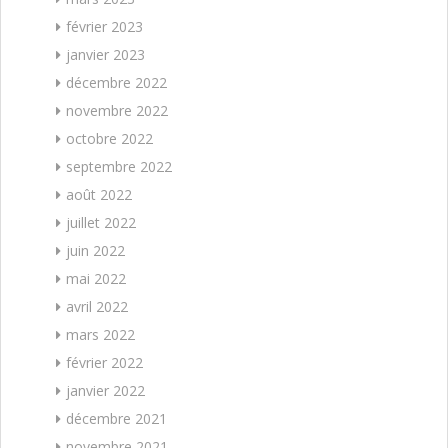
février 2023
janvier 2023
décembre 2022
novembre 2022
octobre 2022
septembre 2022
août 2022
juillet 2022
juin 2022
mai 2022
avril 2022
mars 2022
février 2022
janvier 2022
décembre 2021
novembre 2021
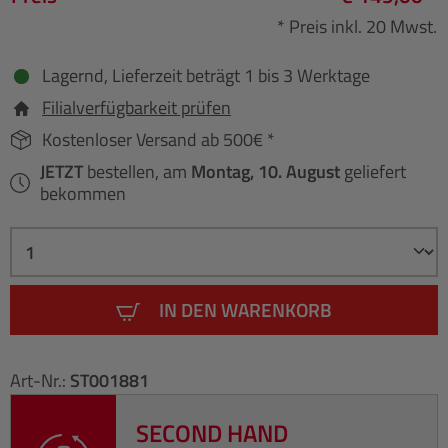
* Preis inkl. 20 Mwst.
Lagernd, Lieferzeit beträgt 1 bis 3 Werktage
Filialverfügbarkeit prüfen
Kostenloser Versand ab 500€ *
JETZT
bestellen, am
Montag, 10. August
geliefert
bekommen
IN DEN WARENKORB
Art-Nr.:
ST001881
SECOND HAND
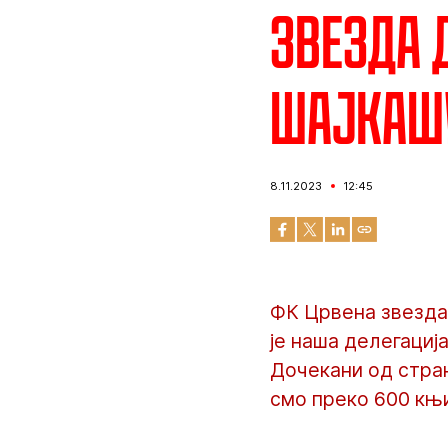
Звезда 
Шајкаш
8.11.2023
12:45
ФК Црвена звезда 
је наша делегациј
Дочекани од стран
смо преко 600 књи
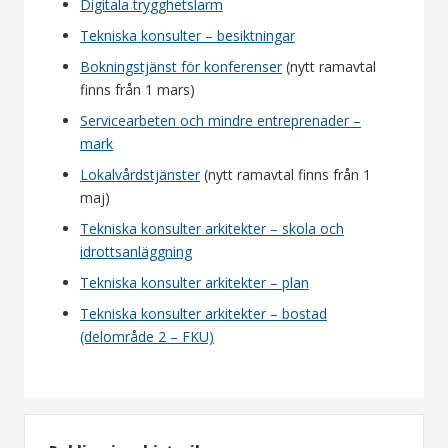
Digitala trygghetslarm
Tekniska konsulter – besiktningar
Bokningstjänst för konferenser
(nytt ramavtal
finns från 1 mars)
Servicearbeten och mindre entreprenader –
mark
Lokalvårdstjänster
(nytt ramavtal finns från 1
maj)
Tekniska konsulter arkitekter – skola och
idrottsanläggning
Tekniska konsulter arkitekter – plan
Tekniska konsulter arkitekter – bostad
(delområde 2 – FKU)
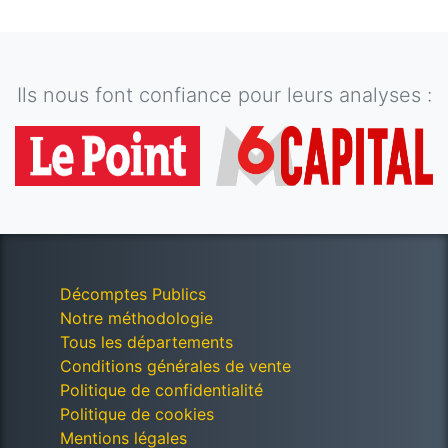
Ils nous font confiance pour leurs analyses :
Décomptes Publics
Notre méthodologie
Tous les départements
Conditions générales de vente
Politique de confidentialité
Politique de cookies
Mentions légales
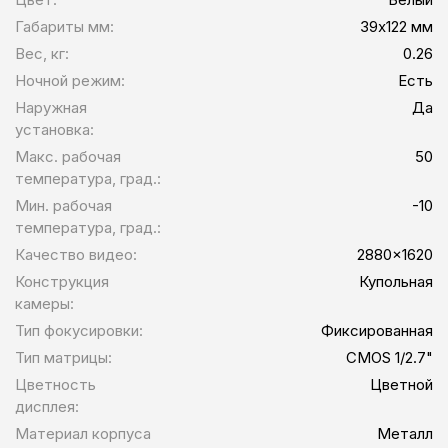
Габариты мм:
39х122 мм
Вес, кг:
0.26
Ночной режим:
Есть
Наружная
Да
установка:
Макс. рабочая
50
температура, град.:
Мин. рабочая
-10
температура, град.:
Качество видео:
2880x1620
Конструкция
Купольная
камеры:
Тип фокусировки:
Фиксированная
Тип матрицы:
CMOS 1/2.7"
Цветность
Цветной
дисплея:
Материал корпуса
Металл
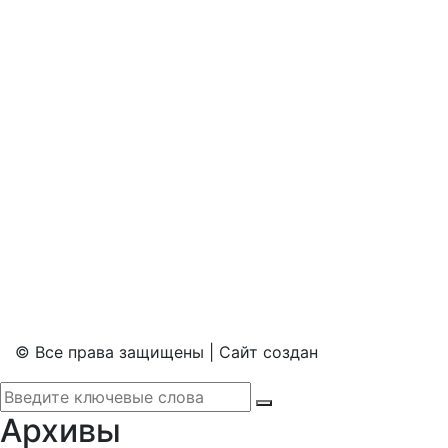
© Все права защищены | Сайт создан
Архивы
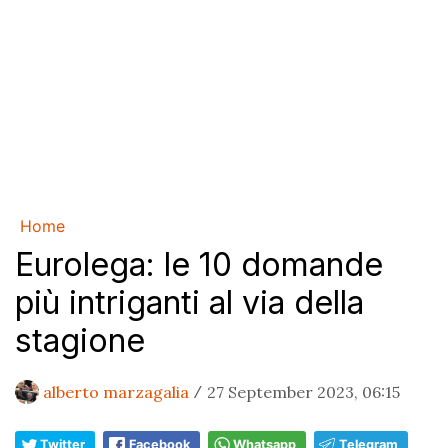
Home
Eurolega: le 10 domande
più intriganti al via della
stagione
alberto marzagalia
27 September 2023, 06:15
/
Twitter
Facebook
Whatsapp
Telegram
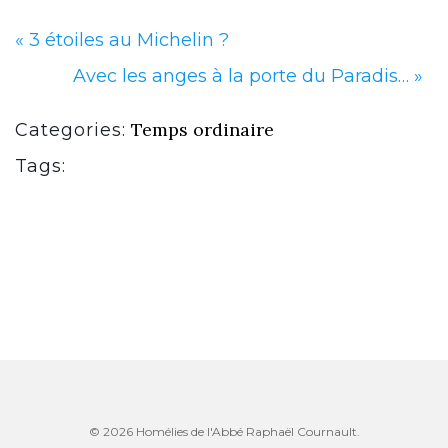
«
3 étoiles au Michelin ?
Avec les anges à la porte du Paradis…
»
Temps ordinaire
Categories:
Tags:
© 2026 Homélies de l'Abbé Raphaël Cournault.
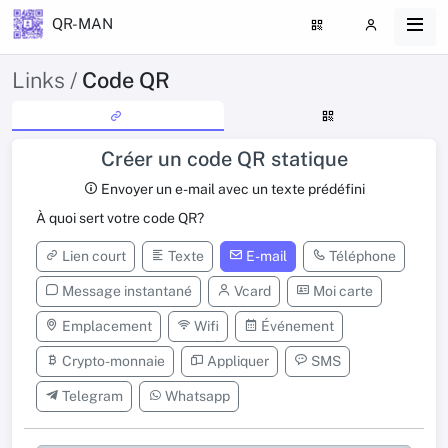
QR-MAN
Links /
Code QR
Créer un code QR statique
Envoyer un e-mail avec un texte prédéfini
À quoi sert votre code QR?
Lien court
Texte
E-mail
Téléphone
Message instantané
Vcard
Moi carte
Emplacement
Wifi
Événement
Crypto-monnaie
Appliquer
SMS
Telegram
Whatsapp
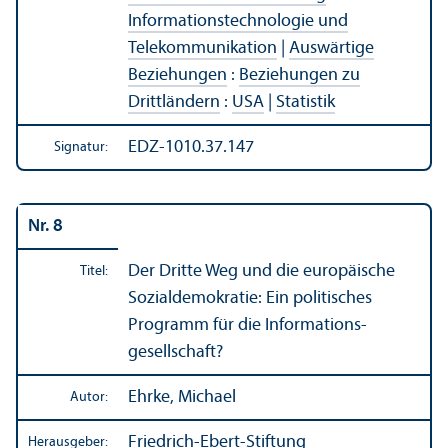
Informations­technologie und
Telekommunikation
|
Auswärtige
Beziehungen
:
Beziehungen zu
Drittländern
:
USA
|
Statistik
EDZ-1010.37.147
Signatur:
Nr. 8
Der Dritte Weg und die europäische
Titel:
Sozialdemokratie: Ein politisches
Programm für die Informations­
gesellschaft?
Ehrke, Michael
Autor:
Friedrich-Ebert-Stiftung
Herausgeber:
§
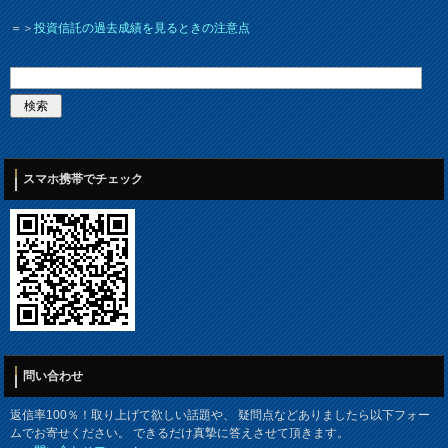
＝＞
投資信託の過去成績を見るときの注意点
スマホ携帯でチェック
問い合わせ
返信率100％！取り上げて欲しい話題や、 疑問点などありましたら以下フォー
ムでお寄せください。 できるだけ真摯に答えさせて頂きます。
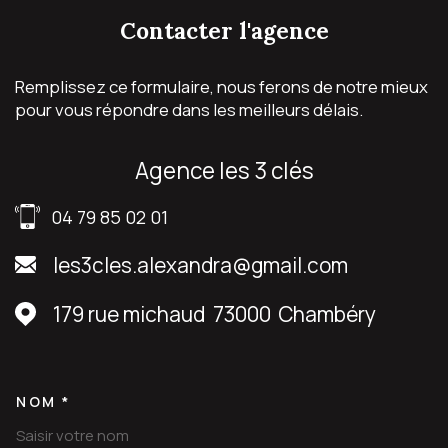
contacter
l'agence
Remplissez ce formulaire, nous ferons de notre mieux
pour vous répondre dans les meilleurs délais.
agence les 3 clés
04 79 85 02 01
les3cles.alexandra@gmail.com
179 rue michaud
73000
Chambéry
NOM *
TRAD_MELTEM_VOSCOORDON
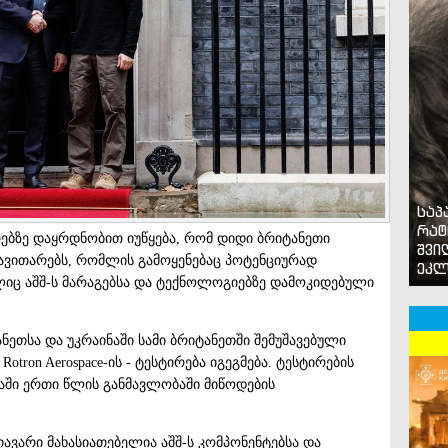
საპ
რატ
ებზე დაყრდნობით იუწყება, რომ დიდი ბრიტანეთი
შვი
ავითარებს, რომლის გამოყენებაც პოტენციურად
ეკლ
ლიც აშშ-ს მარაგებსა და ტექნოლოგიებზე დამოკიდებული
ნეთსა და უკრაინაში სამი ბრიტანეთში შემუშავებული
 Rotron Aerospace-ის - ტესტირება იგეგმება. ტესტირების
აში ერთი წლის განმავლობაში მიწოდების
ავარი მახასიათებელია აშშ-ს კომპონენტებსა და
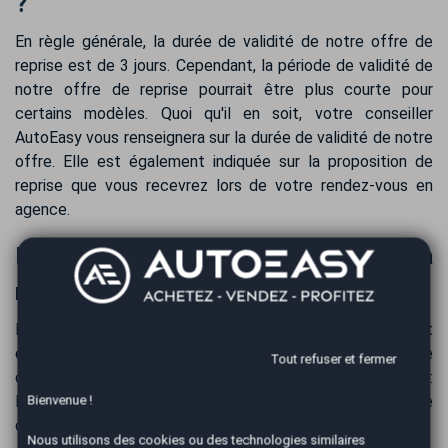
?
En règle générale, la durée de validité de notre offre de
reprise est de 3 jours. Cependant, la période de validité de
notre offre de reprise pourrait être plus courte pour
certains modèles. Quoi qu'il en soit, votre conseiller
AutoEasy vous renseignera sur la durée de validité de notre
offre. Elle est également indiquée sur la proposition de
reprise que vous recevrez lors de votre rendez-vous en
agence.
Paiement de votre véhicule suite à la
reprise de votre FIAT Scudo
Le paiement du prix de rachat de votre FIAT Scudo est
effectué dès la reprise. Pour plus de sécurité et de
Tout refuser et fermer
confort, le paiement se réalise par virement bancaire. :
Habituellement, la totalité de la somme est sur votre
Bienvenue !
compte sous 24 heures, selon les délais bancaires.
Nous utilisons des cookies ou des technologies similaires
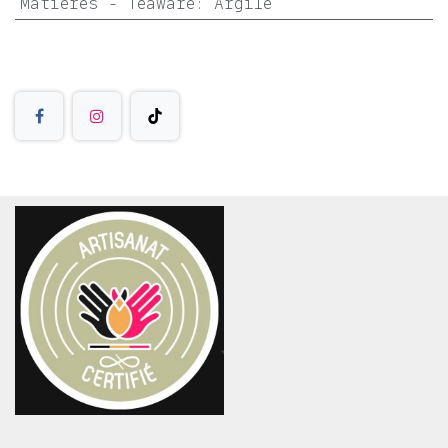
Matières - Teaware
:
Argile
§
Please return a copy of each line in the entries that has the string "durée".

SOLUTION BELOW
En règle générale, la durée de validité de notre offre de
AutoEasy vous renseignera sur la durée de validité de notre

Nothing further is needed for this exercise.